### RECORDS
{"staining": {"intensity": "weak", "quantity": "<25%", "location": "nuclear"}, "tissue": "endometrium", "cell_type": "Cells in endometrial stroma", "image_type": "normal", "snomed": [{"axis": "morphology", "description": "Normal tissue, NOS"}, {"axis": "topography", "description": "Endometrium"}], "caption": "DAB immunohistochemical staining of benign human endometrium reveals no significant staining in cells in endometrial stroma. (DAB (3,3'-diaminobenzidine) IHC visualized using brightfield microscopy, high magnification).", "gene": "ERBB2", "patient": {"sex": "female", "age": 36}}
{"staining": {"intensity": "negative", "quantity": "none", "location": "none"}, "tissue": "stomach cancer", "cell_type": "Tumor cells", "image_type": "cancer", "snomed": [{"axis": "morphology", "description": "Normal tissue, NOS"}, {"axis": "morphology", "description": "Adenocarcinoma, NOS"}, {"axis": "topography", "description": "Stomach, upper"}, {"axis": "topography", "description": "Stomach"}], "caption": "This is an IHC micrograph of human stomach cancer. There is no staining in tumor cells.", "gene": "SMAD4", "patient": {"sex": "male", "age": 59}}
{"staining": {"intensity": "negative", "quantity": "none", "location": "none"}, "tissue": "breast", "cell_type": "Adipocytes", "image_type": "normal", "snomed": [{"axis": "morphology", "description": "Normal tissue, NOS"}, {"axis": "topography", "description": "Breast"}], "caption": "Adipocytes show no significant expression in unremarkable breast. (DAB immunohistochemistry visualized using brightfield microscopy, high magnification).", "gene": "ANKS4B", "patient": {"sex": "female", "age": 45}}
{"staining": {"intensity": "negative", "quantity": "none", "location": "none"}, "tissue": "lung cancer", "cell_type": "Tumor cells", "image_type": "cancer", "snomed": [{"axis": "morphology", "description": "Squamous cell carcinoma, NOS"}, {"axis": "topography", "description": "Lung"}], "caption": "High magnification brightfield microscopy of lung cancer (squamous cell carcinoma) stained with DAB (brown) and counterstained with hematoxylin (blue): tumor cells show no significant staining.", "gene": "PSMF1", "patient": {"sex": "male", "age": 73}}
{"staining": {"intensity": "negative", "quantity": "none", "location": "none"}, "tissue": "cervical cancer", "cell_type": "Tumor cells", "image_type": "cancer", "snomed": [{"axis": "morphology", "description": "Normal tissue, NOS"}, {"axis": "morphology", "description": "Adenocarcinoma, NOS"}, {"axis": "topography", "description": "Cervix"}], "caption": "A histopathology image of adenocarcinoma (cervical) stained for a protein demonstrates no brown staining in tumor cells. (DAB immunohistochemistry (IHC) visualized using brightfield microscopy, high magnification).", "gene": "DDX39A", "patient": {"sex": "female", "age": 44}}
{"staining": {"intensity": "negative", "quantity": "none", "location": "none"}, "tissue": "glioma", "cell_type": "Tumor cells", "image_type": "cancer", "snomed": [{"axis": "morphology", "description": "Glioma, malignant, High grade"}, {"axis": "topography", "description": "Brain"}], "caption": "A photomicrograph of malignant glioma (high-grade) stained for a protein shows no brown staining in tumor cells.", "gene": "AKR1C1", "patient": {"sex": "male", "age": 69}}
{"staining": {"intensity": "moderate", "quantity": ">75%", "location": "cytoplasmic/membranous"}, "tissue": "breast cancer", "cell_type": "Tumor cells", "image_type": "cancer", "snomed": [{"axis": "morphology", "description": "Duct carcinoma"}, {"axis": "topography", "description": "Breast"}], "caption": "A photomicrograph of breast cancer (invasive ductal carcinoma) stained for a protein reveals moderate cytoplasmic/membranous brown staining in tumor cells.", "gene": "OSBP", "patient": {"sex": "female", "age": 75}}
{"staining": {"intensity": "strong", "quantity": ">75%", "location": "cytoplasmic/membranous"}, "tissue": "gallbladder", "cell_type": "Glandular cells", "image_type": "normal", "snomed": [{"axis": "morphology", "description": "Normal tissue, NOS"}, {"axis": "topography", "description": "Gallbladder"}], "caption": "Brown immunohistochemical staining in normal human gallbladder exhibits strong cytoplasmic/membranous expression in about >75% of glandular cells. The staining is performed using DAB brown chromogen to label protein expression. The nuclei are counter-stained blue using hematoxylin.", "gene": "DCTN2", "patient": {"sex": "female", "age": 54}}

### INSTRUCTIONS FOR THE TASK
Above are the records. Print exactly, and only, the lines from the line with "no significant expression" to the line with "magnification brightfield microscopy", both inclusive.

### OUTPUT FOR THIS TASK
{"staining": {"intensity": "negative", "quantity": "none", "location": "none"}, "tissue": "breast", "cell_type": "Adipocytes", "image_type": "normal", "snomed": [{"axis": "morphology", "description": "Normal tissue, NOS"}, {"axis": "topography", "description": "Breast"}], "caption": "Adipocytes show no significant expression in unremarkable breast. (DAB immunohistochemistry visualized using brightfield microscopy, high magnification).", "gene": "ANKS4B", "patient": {"sex": "female", "age": 45}}
{"staining": {"intensity": "negative", "quantity": "none", "location": "none"}, "tissue": "lung cancer", "cell_type": "Tumor cells", "image_type": "cancer", "snomed": [{"axis": "morphology", "description": "Squamous cell carcinoma, NOS"}, {"axis": "topography", "description": "Lung"}], "caption": "High magnification brightfield microscopy of lung cancer (squamous cell carcinoma) stained with DAB (brown) and counterstained with hematoxylin (blue): tumor cells show no significant staining.", "gene": "PSMF1", "patient": {"sex": "male", "age": 73}}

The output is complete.